Covid-19 já matou 32 crianças e adolescentes no CE; em Fortaleza, bairros periféricos têm mais casos

Segundo especialista, a baixa prevenção ao vírus em regiões com maior vulnerabilidade social é uma das justificativas

Escrito por Redação,

Metro

O Ceará já registra 32 mortes de crianças e adolescentes até 19 anos causadas pela Covid-19 desde o início da pandemia no Estado.

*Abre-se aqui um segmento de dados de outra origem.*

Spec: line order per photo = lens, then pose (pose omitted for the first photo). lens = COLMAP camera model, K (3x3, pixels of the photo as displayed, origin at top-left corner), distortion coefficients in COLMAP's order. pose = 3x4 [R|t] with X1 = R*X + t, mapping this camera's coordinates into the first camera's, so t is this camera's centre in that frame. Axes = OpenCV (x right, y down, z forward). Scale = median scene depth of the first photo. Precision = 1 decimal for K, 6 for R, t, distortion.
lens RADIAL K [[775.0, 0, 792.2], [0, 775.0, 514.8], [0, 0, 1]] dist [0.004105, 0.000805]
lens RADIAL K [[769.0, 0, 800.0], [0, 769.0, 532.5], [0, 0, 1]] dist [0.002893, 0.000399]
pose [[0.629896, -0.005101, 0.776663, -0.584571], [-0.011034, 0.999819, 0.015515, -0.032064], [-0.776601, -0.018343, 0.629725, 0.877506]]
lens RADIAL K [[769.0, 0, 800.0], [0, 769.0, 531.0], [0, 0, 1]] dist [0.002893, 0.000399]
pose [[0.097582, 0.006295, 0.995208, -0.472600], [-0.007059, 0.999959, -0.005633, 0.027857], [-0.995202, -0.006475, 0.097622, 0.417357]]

O óbitos foram contatados em 20 municípios cearenses, sendo a Capital a cidade mais afetada, com 11 óbitos distribuídos principalmente em bairros periféricos, como Vila Velha e Bom Jardim. 

Os dados são da última atualização do IntegraSUS, às 18h26 desta terça-feira (16), e foram obtidos a partir do Núcleo de Dados do Sistema Verdes Mares.

 

 

Além de Fortaleza, com 11 óbitos, Sobral teve três óbitos, e os demais uma morte cada: Aracoiaba, Barro, Beberibe, Cascavel, Granja, Caucaia, Crateús, Frecheirinha, Guaraciaba do Norte, Iguatu, Itapipoca, Maracanaú, Moraíma, Monsenhor Tabosa, Parambu, Pindoretama, São Gonçalo do Amarante e Viçosa do Ceará.
 
Já os 11 óbitos registrados em Fortaleza se deram nos bairros Quintino Cunha, Manuel Sátiro, Boa Vista, Bom Jardim, Joaquim Távora, Lagoa Redonda, Centro, Vila Velha, Presidente Kennedy, Jardim Guanabara e José de Alencar.
 

Óbitos

De acordo com o infectologista e pesquisador Keny Colares, uma das possibilidades para os óbitos em Fortaleza se darem em bairros com maior vulnerabilidade social é o fator de prevenção ao vírus. “Nós sabemos que a adesão aos cuidados nesses bairros são menores. Há dificuldade de acesso à informação, também. O vírus pode se manifestar de diversas formas quando se tem muitas pessoas morando na mesma casa”, exemplifica.

Conforme o especialista, as comorbidades também podem ser motivação para os óbitos em uma faixa etária pouco acometida fatalmente, como as crianças e adolescentes.  “É preciso ter cuidado com essas especificações, como diabetes e obesidade. Muita gente acha que, por serem mais jovens, não podem desenvolver quadros graves. Mas fica o alerta: cada caso é um caso. Principalmente em quem está inserido nos outros fatores de risco”, pontua.

Existe ainda outra doença que pode ser desenvolvida após a Covid-19 nos mais jovens, segundo Colares. “A Síndrome de Kawasaki tem sido percebida em crianças, principalmente, que são assintomáticas na Covid. Acontece que essas crianças têm sintomas leves e mais futuramente desenvolvem essa outra síndrome, que pode ser mais grave. Seria um tipo de resposta imunológica à Covid. Já há alguns casos na cidade, mas ainda é pouco estudada. Não sabemos essa relação profundamente ainda”, aponta.

Procurada para detalhar ações dentro dos bairros, a Prefeitura de Fortaleza comunicou, por nota, que desenvolve diversas ações de prevenção e combate a Covid-19, contemplado as sete Regionais da cidade e todas as faixas etárias.

1. Agentes Comunitários de Saúde (ACS), com visitas domiciliares;
2. Distribuição de máscaras para todos (Projeto Todos com Máscara);
3. Fiscalizações e monitoramento de diversos espaços da cidade;
4. Orientação com Agentes de Cidadania reforçando a importância do isolamento social e também com distribuição de máscara;
5. Caminhões pulverizadores em bairros com altos índices;
6. Novo protocolo farmacológico para casos leves nos postos de saúde;
7. Limpeza diária dos transportes públicos;
8. Suspensão das aulas;
9. Cursos e Palestras Online para Jovens,por meio da Rede Cuca;
10. Escuta psicológica gratuita, por meio da Secretaria Regional I e grupo voluntário.